Nonalcoholic fatty liver disease: DISCUSSION (Part 1)

In: Nonalcoholic fatty liver disease

11 Jul 2012

We have described a series of adult patients with liver biopsies compatible with NAFLD who were investigated in outpatient hepatology and gastroenterology clinics for increased liver enzymes. We found that NAFLD was present throughout a wide ranges of ages (20 to 64 years). Further, our data showed that NAFLD in young patients (20 to 40 years) was predominantly associated with being overweight and the absence of fibrosis on liver biopsies. In contrast, NAFLD in older patients (older than 40 years) was more likely to be associated with being overweight and with biopsies positive for inflammation or fibrosis. Finally, the presence of diabetes was associated with biopsies compatible with NASH regardless of age.
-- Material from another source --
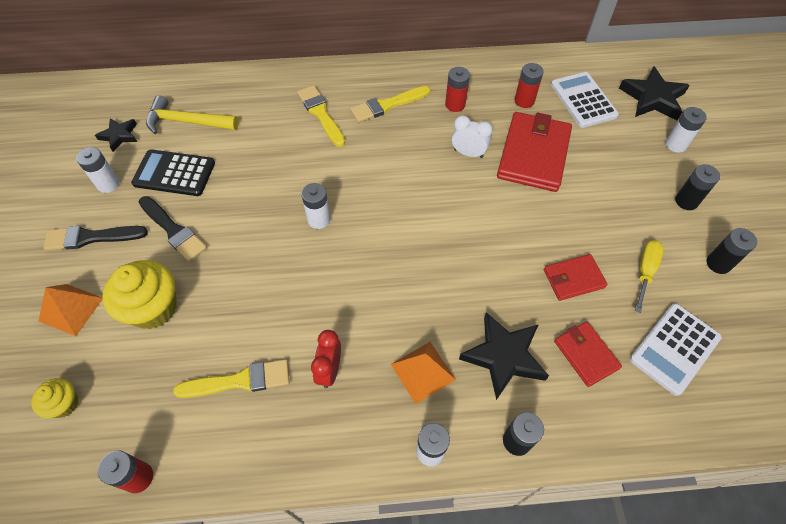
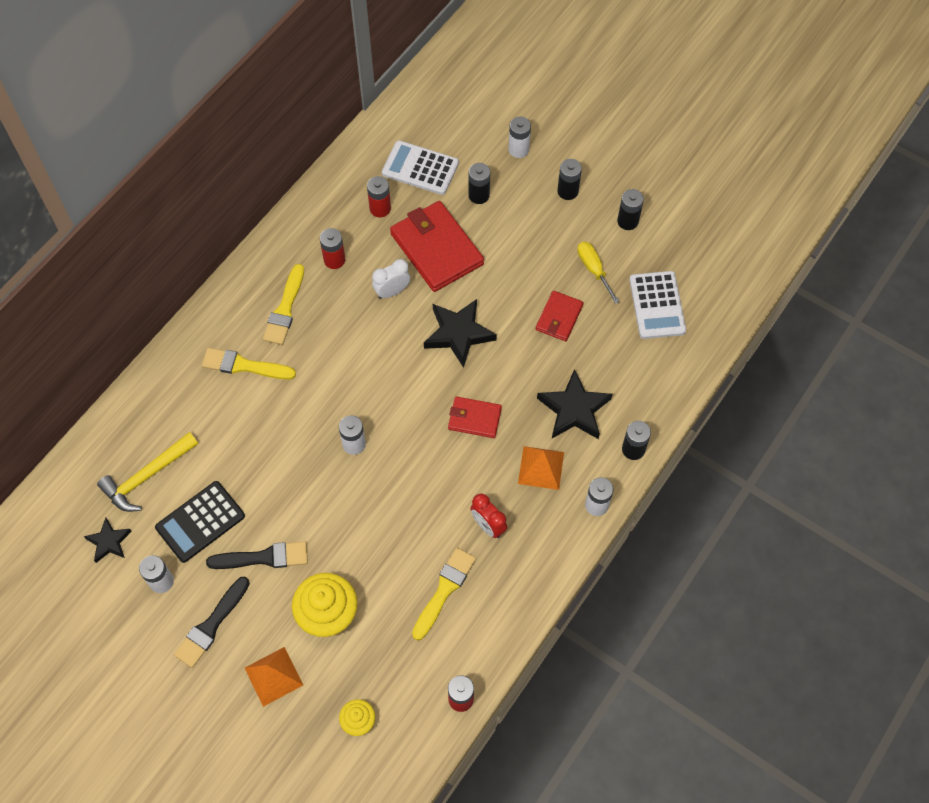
camera: 50 degrees left, 5 degrees up
(585, 354) = (615, 360): red wallet -> red wallet (474, 418)
(607, 148) = (479, 195): none -> black battery
(652, 98) = (465, 121): black star -> black star (458, 334)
The patients described in this study share many characteristics with patients in previously reported series of NAFLD. Unlike in most studies, however, patients in our cohort had a broad age range, from 24 to 64 years. This age distribution most likely reflects the design of the study, where patients were recruited exclusively from outpatient clinics. This provided an opportunity to assess the degree of liver fibrosis in NAFLD with age. Our results show that the degree of liver fibrosis in NAFLD is closely correlated with advancing age. Despite this general trend, however, we identified several young patients (less than 35 years) who had typical features of NASH, showing that age is not the only determining factor for the development of NASH. This is supported by recent publications that have described NASH in children with obesity. cheapest price for the levaquin

Our results in this outpatient cohort are in agreement with previous reports, in that a significant rise in ALT alone is associated with steatosis only, while in patients with NASH a rise in both AST and ALT is consistently observed. However, we did not find in this small retrospective cohort that the ratio of AST to ALT could be used to predict the presence of liver fibrosis in individual patients. Ultrasound examination of the liver detected fat in only 37.5% of patients with biopsies limited to steatosis compared with 86.7% of patients with fat plus fibrosis or inflammation. The patients who were missed on ultrasound had only mild to moderate steatosis. These results are in agreement with previous reports and show that an ultrasound examination has low sensitivity in the diagnosis of NAFLD. We examined the incidence of obesity and diabetes in our cohort in light of several series that disputed the high incidence of these disorders in NASH. Over 90% of NAFLD patients in our series had a BMI greater than 26 or were clearly described as being overweight, and over 40% were obese (BMI greater than 30). The incidence of hyperlipidemia and hypercholesterolemia was also high (greater than 80%), albeit only 50% of the patients were assessed in our series (data not shown). The incidence of diabetes correlated strongly (100% in our series) with advanced liver disease. The incidence of diabetes was low (23.3%) in patients with NASH without cirrhosis and was absent in patients with no fibrosis. Given the retrospective nature of the study, however, we cannot comment on whether glycemic control or noncompliance with diabetes treatment — buy diabetes drugs — was associated with liver fibrosis. Our study supports an important role for diabetes in the progression of NAFLD to NASH and subsequently to cirrhosis.